Almost 200 investors had placed their orders by the time the order book closed at 1:45 PM on Tuesday.
Most investors in the 10-year bond come from Germany and Austria, followed by domestic investors and those from France and the UK.
By far the most investors are banks, followed by equity fund mangers and insurance companies and pension funds.
Most of the investors in the additional 30-year bond issue come from the UK, followed by those from Germany and Austria, with French, Swiss and Scandinavian investors in the minority.
The investors' institutional structure is similar to that for the 10-year bond.
The ministry announced on Monday it had commissioned Abanka, Barclays, Credit Agricole, HSBC and Unicredit Banka Slovenija as the book running managers.
The issue of the 10-year bond was co-organised by Jefferies International and NLB, Slovenia's largest bank.
The 30-year bond issued in September 2015 had been extended several times, most recently in February 2016 to EUR 700m. With the latest issue the bond's nominal value has risen to EUR 1bn.
The ministry said the market had responded positively to the new issue announcement.
Just a few hours into the start of marketing the demand exceeded EUR 1.6bn for the 10-year bond, of which EUR 295m came from the lead managers, and EUR 700m for the 30-year bond, including EUR 130m from the lead bookrunning managers.

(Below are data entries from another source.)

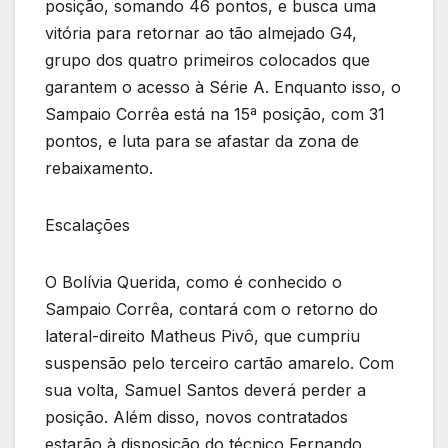
posição, somando 46 pontos, e busca uma
vitória para retornar ao tão almejado G4,
grupo dos quatro primeiros colocados que
garantem o acesso à Série A. Enquanto isso, o
Sampaio Corrêa está na 15ª posição, com 31
pontos, e luta para se afastar da zona de
rebaixamento.
Escalações
O Bolívia Querida, como é conhecido o
Sampaio Corrêa, contará com o retorno do
lateral-direito Matheus Pivô, que cumpriu
suspensão pelo terceiro cartão amarelo. Com
sua volta, Samuel Santos deverá perder a
posição. Além disso, novos contratados
estarão à disposição do técnico Fernando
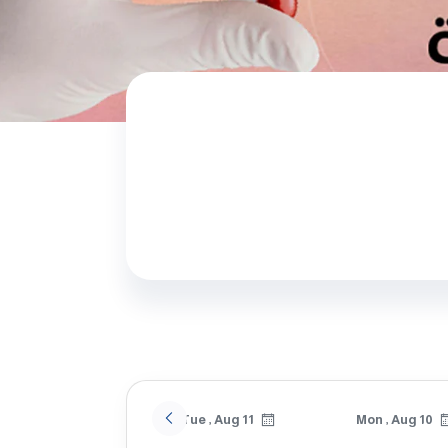
Wed , Aug 12
Tue , Aug 11
Mon , Aug 10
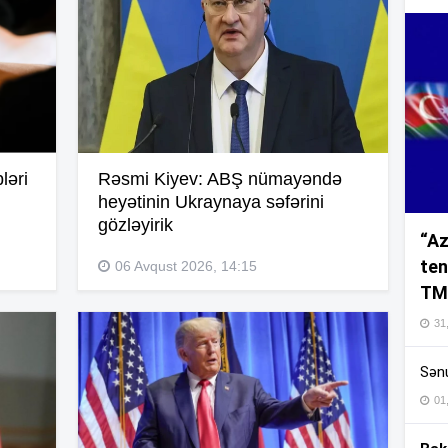
12
12
ləri
Rəsmi Kiyev: ABŞ nümayəndə
12
heyətinin Ukraynaya səfərini
gözləyirik
“Az
ten
06 Avqust 2026, 14:15
12
TM
31,
12
Sənu
01
12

The government can take up to EUR 3.4bn in debt this year to finance the budget, while the maximum amount of borrowing, including pre-financing for coming years, is set at EUR 7.7bn.
Slovenia plans to pay off EUR 2.9bn in debt principal this year. In the past few months it had carried out several operations to reduce its exposure to US-dollar-denominated debt by switching it to euros.